Quels sont les principaux inconvénients et risques tardifs éventuels de l’intervention ?

  • Une consolidation osseuse difficile.
  • L’infection tardive survient soit par voie sanguine à partir d’un foyer infectieux (peau, urines, bronches, vésicule, sinus, etc.) soit du fait d’une contamination opératoire passée inaperçue.
  • L’algoneurodystrophie ou algodystrophie.
  • Des douleurs en regard ou au voisinage de la zone opératoire peuvent persister.
  • Le confort de marche dépend du positionnement de l’arthrodèse, cela pourra nécessiter des semelles orthopédiques, un chaussage adapté, voire une ré-intervention pour repositionnement.
  • Le blocage d’une articulation entraînera une sur sollicitation des autres articulations du pied, qui pourront se dégrader à long terme et nécessiter elles-mêmes une prise en charge chirurgicale.
Résultats attendus

Les résultats attendus.

La récupération et la marche fluide nécessitent un délai de 6 à 12 mois.

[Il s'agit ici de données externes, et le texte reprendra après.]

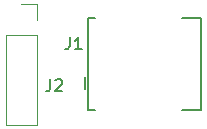
<source format=gbr>
%TF.GenerationSoftware,KiCad,Pcbnew,(5.1.12)-1*%
%TF.CreationDate,2022-10-21T23:20:19+02:00*%
%TF.ProjectId,smart-temp-only-sensor3,736d6172-742d-4746-956d-702d6f6e6c79,rev?*%
%TF.SameCoordinates,Original*%
%TF.FileFunction,Legend,Top*%
%TF.FilePolarity,Positive*%
%FSLAX46Y46*%
G04 Gerber Fmt 4.6, Leading zero omitted, Abs format (unit mm)*
G04 Created by KiCad (PCBNEW (5.1.12)-1) date 2022-10-21 23:20:19*
%MOMM*%
%LPD*%
G01*
G04 APERTURE LIST*
%ADD10C,0.150000*%
%ADD11C,0.120000*%
G04 APERTURE END LIST*
D10*
%TO.C,J1*%
X100055000Y-76257000D02*
X98425000Y-76257000D01*
X98425000Y-68457000D02*
X100055000Y-68457000D01*
X90494000Y-76257000D02*
X91094000Y-76257000D01*
X90494000Y-68457000D02*
X90494000Y-76257000D01*
X91094000Y-68457000D02*
X90494000Y-68457000D01*
X100055000Y-68457000D02*
X100055000Y-76257000D01*
X90194000Y-73440000D02*
X90194000Y-74440000D01*
D11*
%TO.C,J2*%
X84836000Y-67227000D02*
X86166000Y-67227000D01*
X86166000Y-67227000D02*
X86166000Y-68557000D01*
X86166000Y-69827000D02*
X86166000Y-77507000D01*
X83506000Y-77507000D02*
X86166000Y-77507000D01*
X83506000Y-69827000D02*
X83506000Y-77507000D01*
X83506000Y-69827000D02*
X86166000Y-69827000D01*
%TO.C,J1*%
D10*
X88947666Y-70064380D02*
X88947666Y-70778666D01*
X88900047Y-70921523D01*
X88804809Y-71016761D01*
X88661952Y-71064380D01*
X88566714Y-71064380D01*
X89947666Y-71064380D02*
X89376238Y-71064380D01*
X89661952Y-71064380D02*
X89661952Y-70064380D01*
X89566714Y-70207238D01*
X89471476Y-70302476D01*
X89376238Y-70350095D01*
%TO.C,J2*%
X87296666Y-73620380D02*
X87296666Y-74334666D01*
X87249047Y-74477523D01*
X87153809Y-74572761D01*
X87010952Y-74620380D01*
X86915714Y-74620380D01*
X87725238Y-73715619D02*
X87772857Y-73668000D01*
X87868095Y-73620380D01*
X88106190Y-73620380D01*
X88201428Y-73668000D01*
X88249047Y-73715619D01*
X88296666Y-73810857D01*
X88296666Y-73906095D01*
X88249047Y-74048952D01*
X87677619Y-74620380D01*
X88296666Y-74620380D01*
%TD*%
M02*

</source>
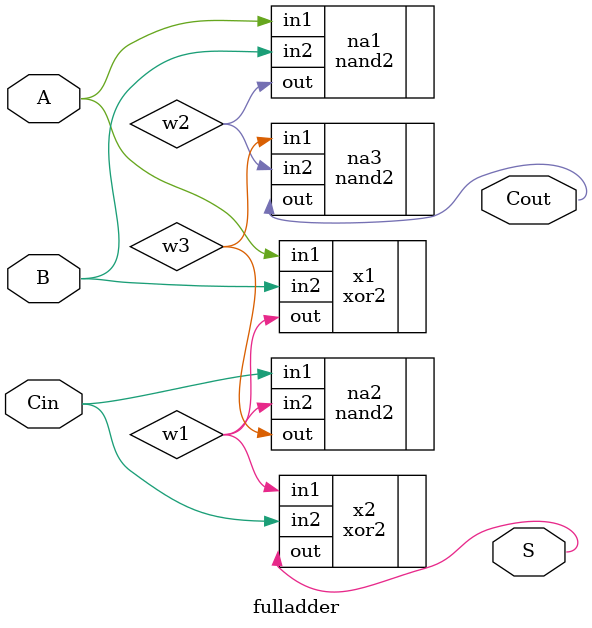
<source format=v>
module fulladder(A, B, Cin, S, Cout);

  input A, B, Cin;
  output S, Cout;

  //needed wires to connect gate outputs together
  wire w1, w2, w3;

  //summation part of adder
  xor2 x1(.in1(A), .in2(B), .out(w1));
  xor2 x2(.in1(w1), .in2(Cin), .out(S));

  //Cout gates
  nand2 na1(.in1(A), .in2(B), .out(w2));
  nand2 na2(.in1(Cin), .in2(w1), .out(w3));
  nand2 na3(.in1(w3), .in2(w2), .out(Cout));

endmodule

</source>
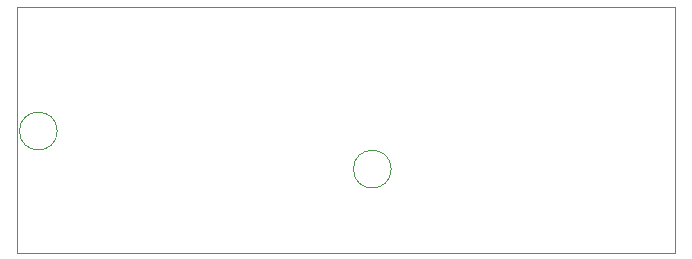
<source format=gbr>
G04 #@! TF.GenerationSoftware,KiCad,Pcbnew,(5.1.5)-3*
G04 #@! TF.CreationDate,2020-07-17T00:05:11-04:00*
G04 #@! TF.ProjectId,Power Transducer,506f7765-7220-4547-9261-6e7364756365,rev?*
G04 #@! TF.SameCoordinates,Original*
G04 #@! TF.FileFunction,Profile,NP*
%FSLAX46Y46*%
G04 Gerber Fmt 4.6, Leading zero omitted, Abs format (unit mm)*
G04 Created by KiCad (PCBNEW (5.1.5)-3) date 2020-07-17 00:05:11*
%MOMM*%
%LPD*%
G04 APERTURE LIST*
%ADD10C,0.120000*%
%ADD11C,0.050000*%
G04 APERTURE END LIST*
D10*
X124663000Y-83363000D02*
G75*
G03X124663000Y-83363000I-1600000J0D01*
G01*
X96393000Y-80137000D02*
G75*
G03X96393000Y-80137000I-1600000J0D01*
G01*
D11*
X92964000Y-90424000D02*
X92964000Y-69596000D01*
X148717000Y-90424000D02*
X92964000Y-90424000D01*
X148717000Y-69596000D02*
X148717000Y-90424000D01*
X92964000Y-69596000D02*
X148717000Y-69596000D01*
M02*

</source>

Le résultat attendu est une marche sans douleur.

Le blocage de l’articulation sous-talienne entraîne une perte d’adaptation du pied au sol avec une gêne notamment sur les sols en devers et les terrains mous comme le sable.

Les activités professionnelles sont généralement reprises après 6 à 12 mois (très variable en fonction de la profession et des cas). Du fait du blocage de l’articulation sous-talienne, une adaptation du poste de travail peut être nécessaire.

Les activités physiques sont autorisées après plusieurs mois. Elles dépendent du niveau physique du patient et sont à valider avec votre chirurgien.